> [Collected data]:
######
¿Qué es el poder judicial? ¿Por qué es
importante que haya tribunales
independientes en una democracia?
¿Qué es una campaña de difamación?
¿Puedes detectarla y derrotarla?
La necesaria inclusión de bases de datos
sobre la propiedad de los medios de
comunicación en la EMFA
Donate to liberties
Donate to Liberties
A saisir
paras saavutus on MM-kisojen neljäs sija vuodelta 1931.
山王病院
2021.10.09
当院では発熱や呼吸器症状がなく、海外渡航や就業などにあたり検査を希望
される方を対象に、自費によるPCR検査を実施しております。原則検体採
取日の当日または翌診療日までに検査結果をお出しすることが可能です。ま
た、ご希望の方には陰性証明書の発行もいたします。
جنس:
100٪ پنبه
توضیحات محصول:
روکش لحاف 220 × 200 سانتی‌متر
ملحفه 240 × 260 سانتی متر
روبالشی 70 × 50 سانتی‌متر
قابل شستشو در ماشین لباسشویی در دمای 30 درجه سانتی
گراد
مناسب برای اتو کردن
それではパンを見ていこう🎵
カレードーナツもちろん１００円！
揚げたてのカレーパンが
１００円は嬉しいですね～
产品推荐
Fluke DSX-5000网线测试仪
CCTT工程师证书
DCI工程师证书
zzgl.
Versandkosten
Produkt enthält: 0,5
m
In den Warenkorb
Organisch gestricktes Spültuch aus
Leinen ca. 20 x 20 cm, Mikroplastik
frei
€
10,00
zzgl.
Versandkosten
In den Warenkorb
######
> [Work instruction]:
Wherever "Donate" turns up in the records, copy the whole line.

> [Final answer]:
Donate to liberties
Donate to Liberties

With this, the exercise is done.